I live on Earth at present I don’t know what I am.

I seem to be a verb…

I swerve:

You know that science metaphors matter.

The physicist I sat next to at dinner in November1 was upset that the sound of two black holes colliding, captured

by “a pair of delicately positioned mirrors track[ing] the squeezing and stretching of space as gravitational waves go by”

was metaphored into an unsightly sound.

Black holes utter no thing heard by humans.

But now your ears hear beastish heavy breathing at your night door, a monster with a liquid heart monitor on. The deep water of dark space. This silent sound is ancient, and the energy it unleashed was 50 times greater than all observable stars.

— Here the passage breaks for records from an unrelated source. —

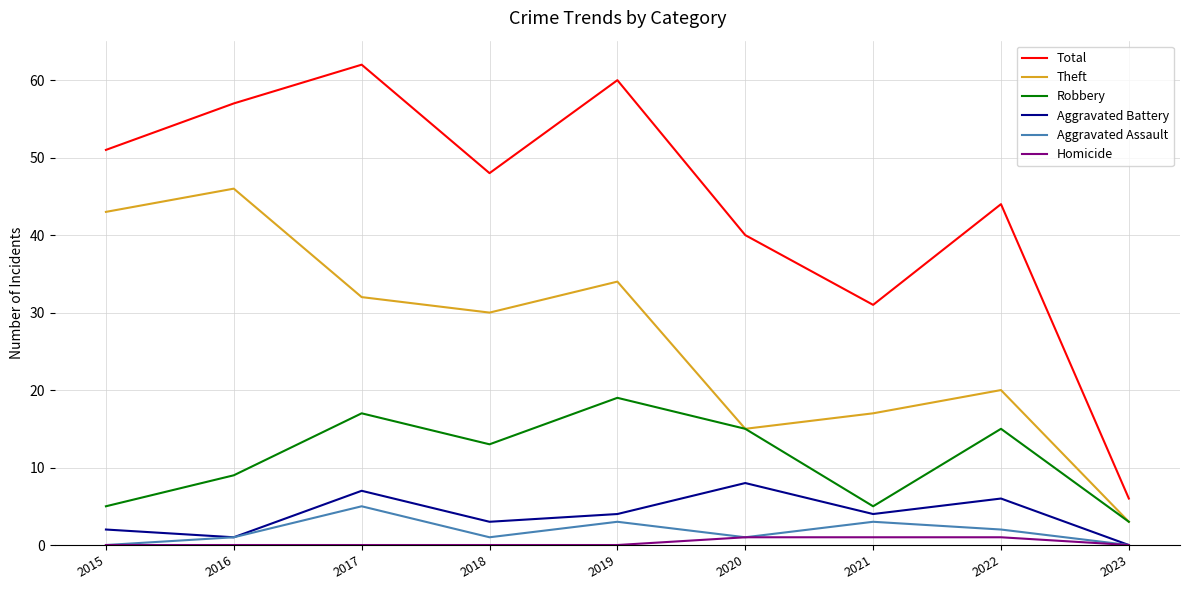

Reading left to right, what are all the values shown in this chart?

Total: 51	57	62	48	60	40	31	44	6
Theft: 43	46	32	30	34	15	17	20	3
Robbery: 5	9	17	13	19	15	5	15	3
Aggravated Battery: 2	1	7	3	4	8	4	6	0
Aggravated Assault: 0	1	5	1	3	1	3	2	0
Homicide: 0	0	0	0	0	1	1	1	0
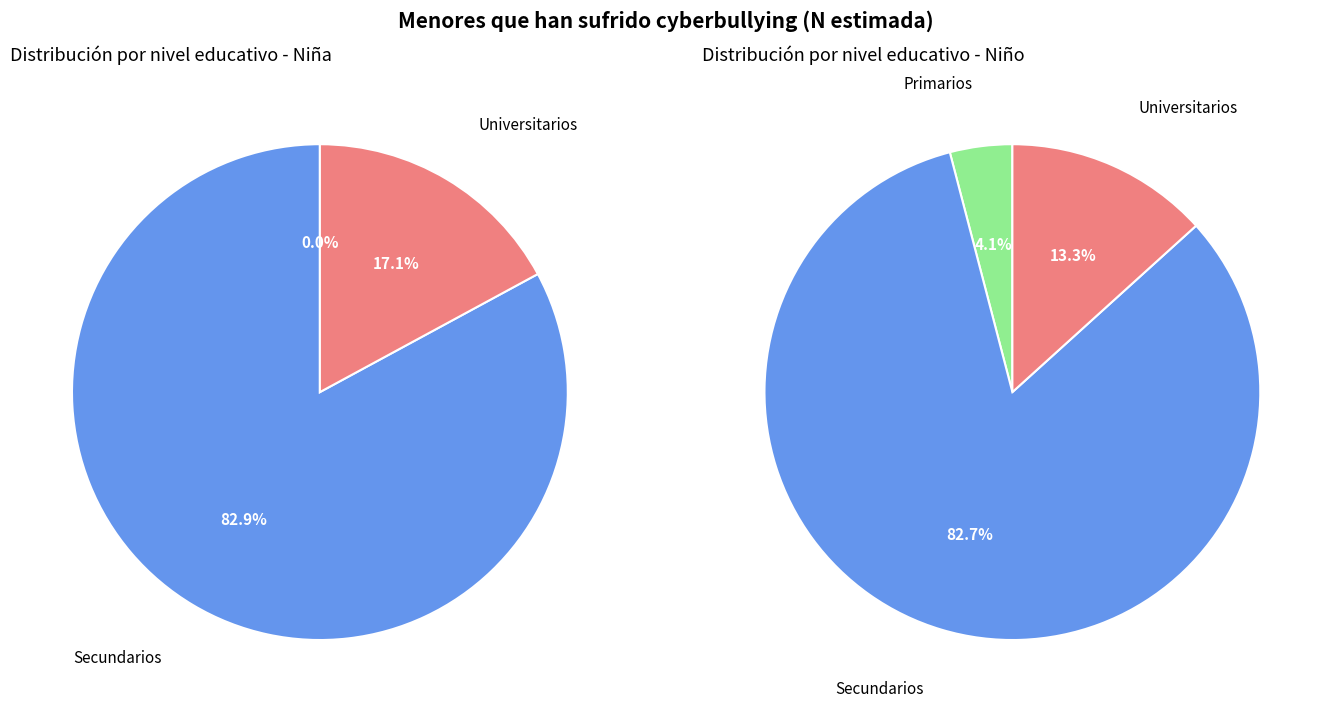

What is the total percentage of Primarios and Secundarios?

82.9%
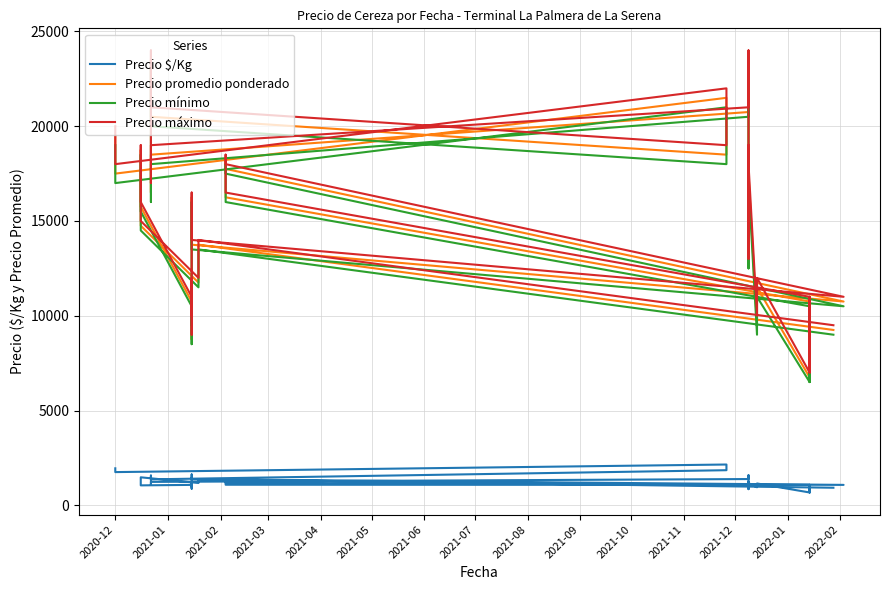

How many lines are shown in the chart?

4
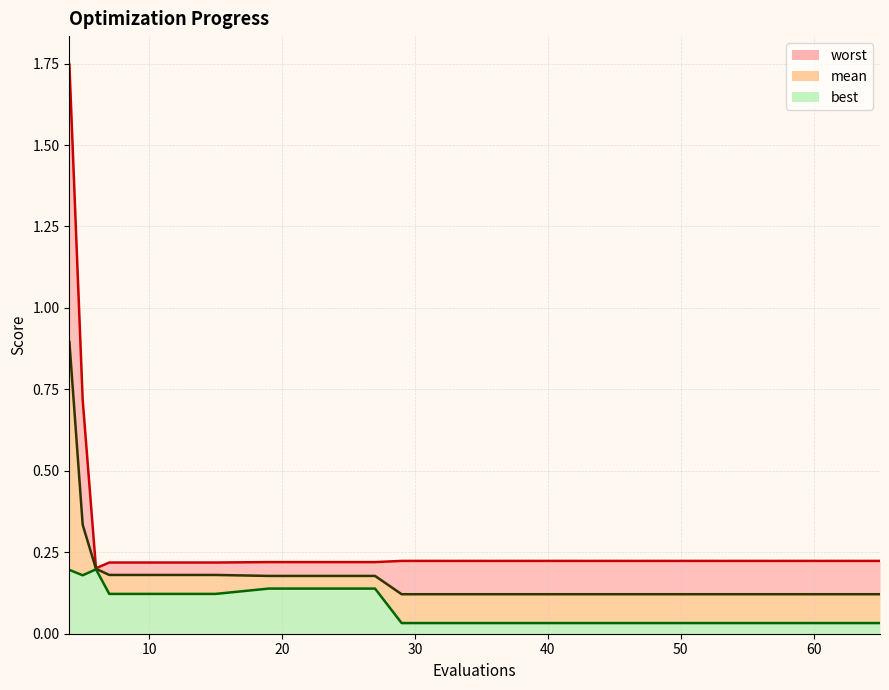

How many interior local valleys does the worst series have?

1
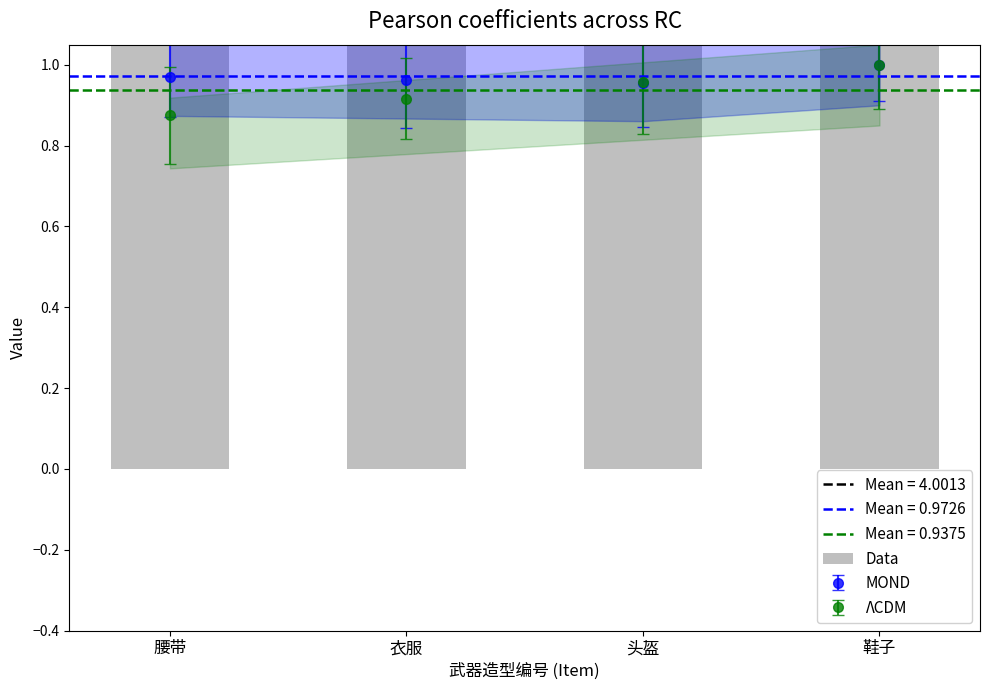

At which label does MOND reach its peak?

鞋子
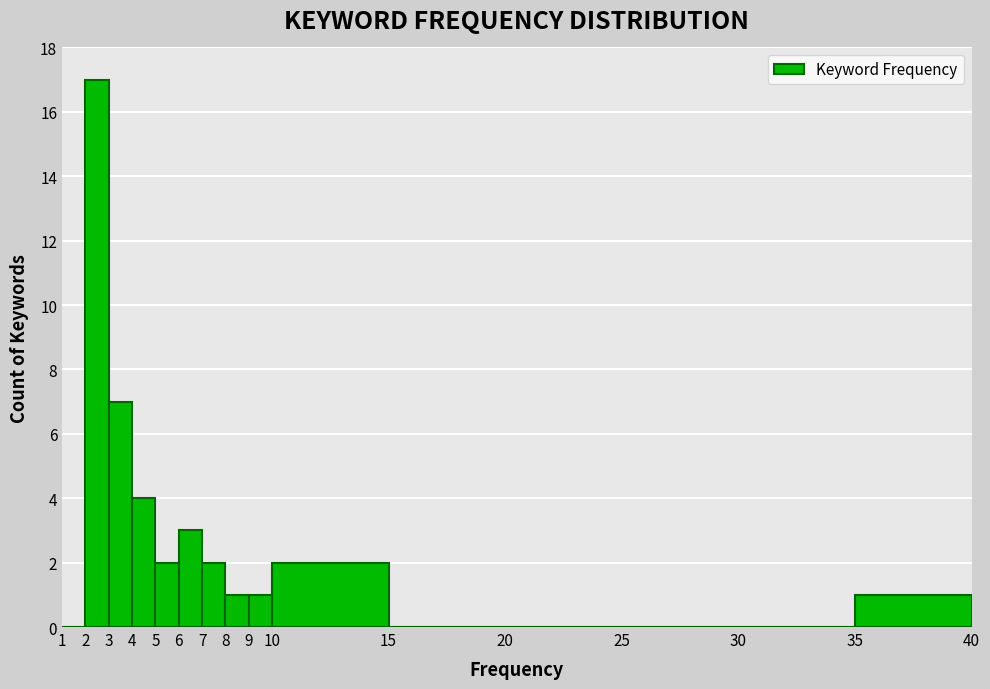

Which range on the x-axis has the tallest bar?

2 to 3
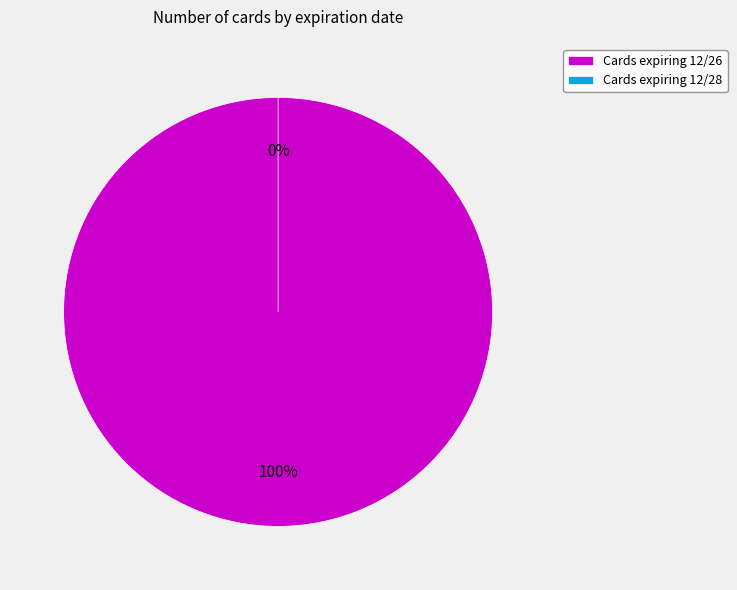

True or false: 12/26 accounts for 100% of the total.

True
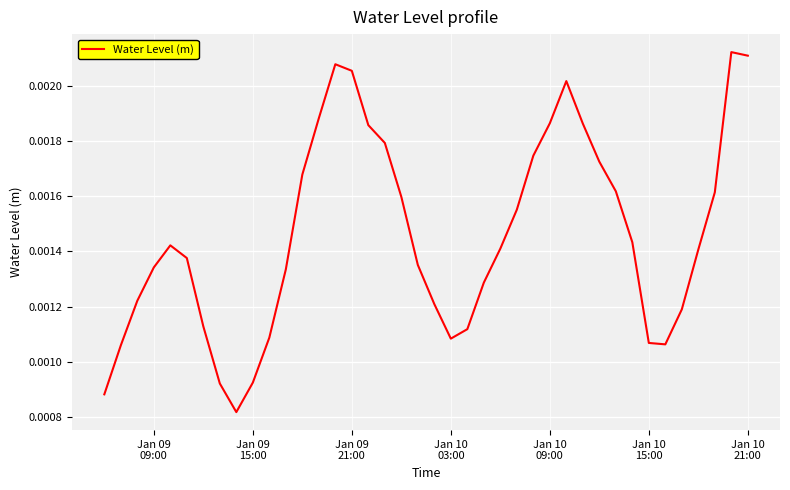

How many lines are shown in the chart?

1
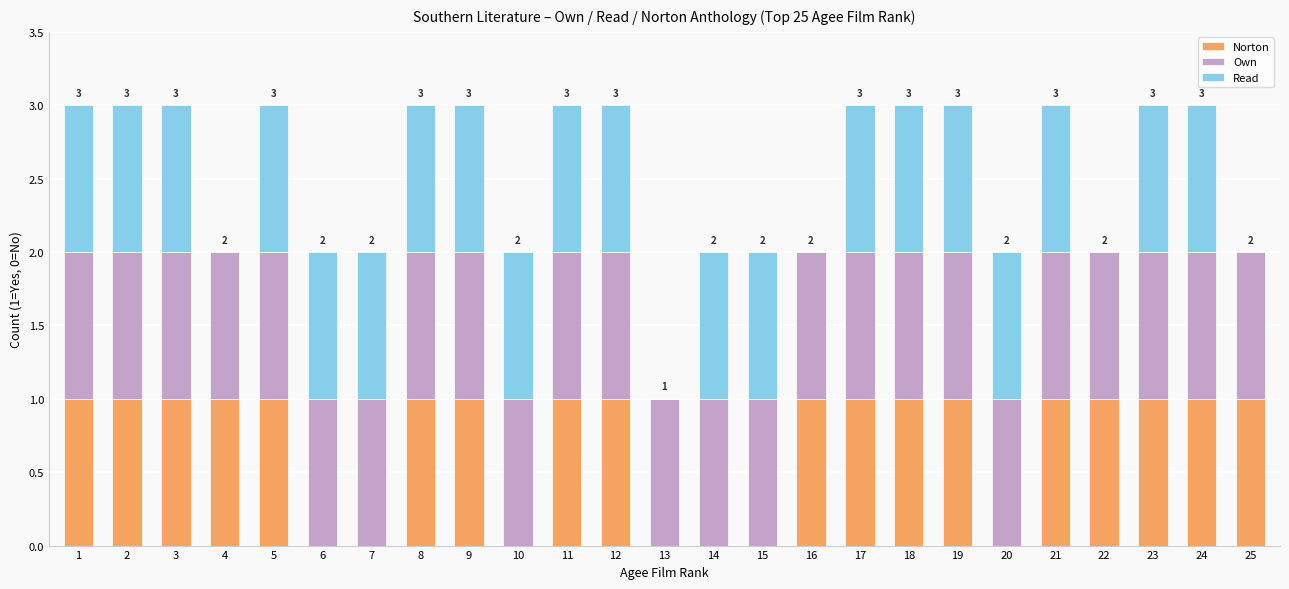

What is the sum of all Norton values?

18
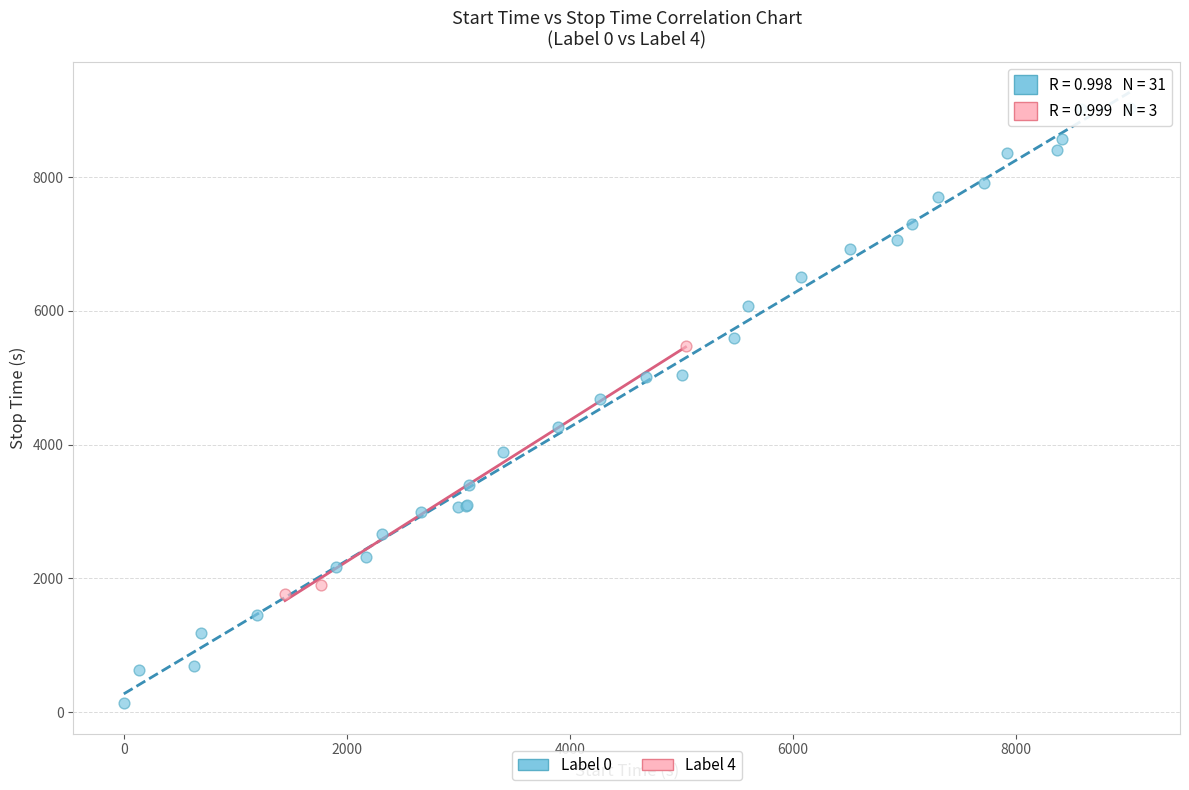

Which series reaches the minimum Y coordinate?

Label 0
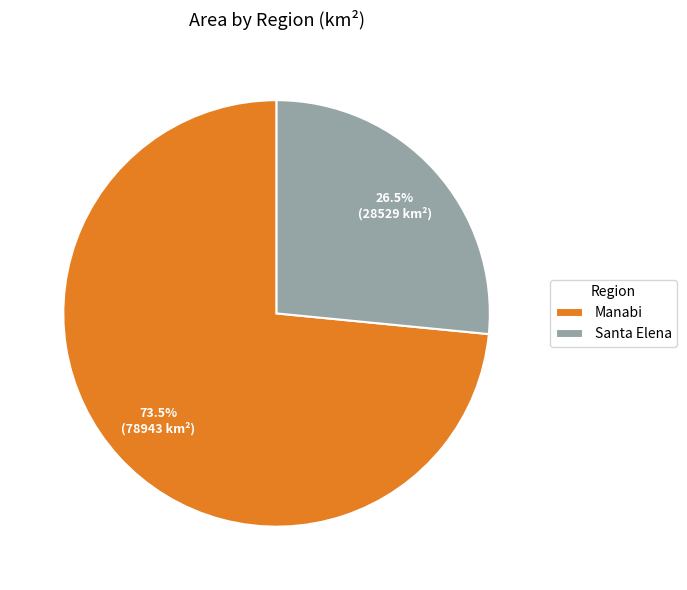

What percentage is NOT represented by Manabi?

26.5%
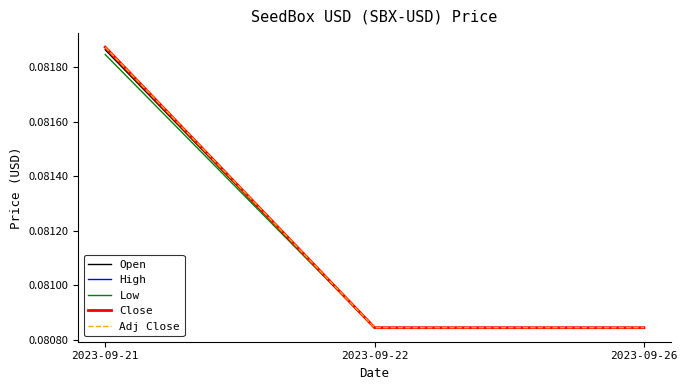

What is the value of the High point at the 1st from the left?

0.1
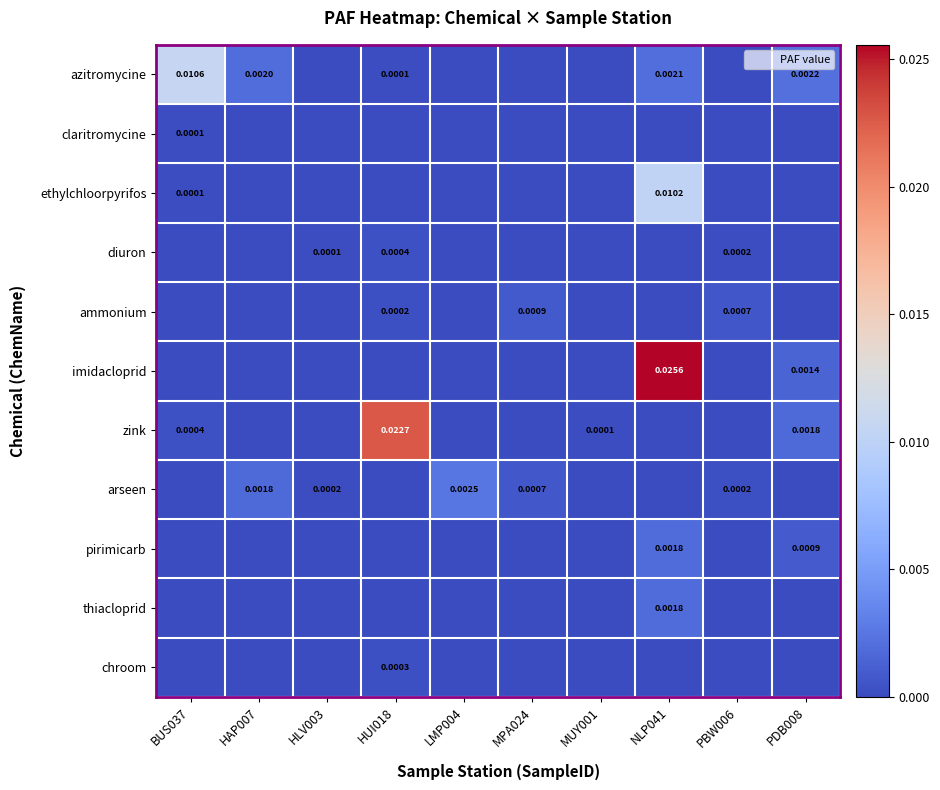

At how many categories does at least one series exceed 0?

10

[go to: sound of “black holes colliding”]

Margulis took issue with Darwin’s adopted tree image. No! she says, unless a tree has liquid, dripping, branches. But a net, yes, because everyone is and was sharing everything all the time, sliding intimate (genetic) materials between us, sucking off the same mouth of invention. It’s a man-made metaphor, and she can make a woman one.

My physicist says only math is not metaphoric. Language itself, which includes numbers, heaves to carry meaning from there (deep space) to here (you).

Biology, like language, is remembering. What life is is your cells remembering what other life did before it.

And even further.

Our cells recall ancient chemical joys and traumas, pre-life, while our limbs remember salamanders. A poem remembers our past in language and posits a future in the simplest sense, like a to-do note, hoping that it will be seen at some point hence and remind us of something worth feeling, knowing. It is an ecosystem that, like any functioning system, should deal with its own shit.

If we let phyla be taken over by its bedmate and homonym, phylla (leaves, petals, sprouts, sheaves, sheets of paper), we clear a silent space where we are all bound together and leafing from the same roots. If we take it further, to its homonymic neighbor, philo, we fall into love, with all our living friends, and with the dead left in traces

under oceans and in rivers and lake beds.

1 S. James Gates
 

Eleni Sikelianos was born and grew up in California, and has lived in New York, Paris, Athens, Colorado, and Providence. She is the author of nine books of poetry and two hybrid memoir-verse-image-novels (The Book of Jon and You Animal Machine). Five of these have appeared in French and one in Greek, and her work has been translated into many other languages. Her writings, deeply influenced by ecopoetics and family as well as animal lineages, have been widely fêted and anthologized. Dedicated to the many ways poetry manifests in communities, she has taught workshops in public schools, homeless shelters, and prisons, and collaborated with musicians, filmmakers, and visual artists.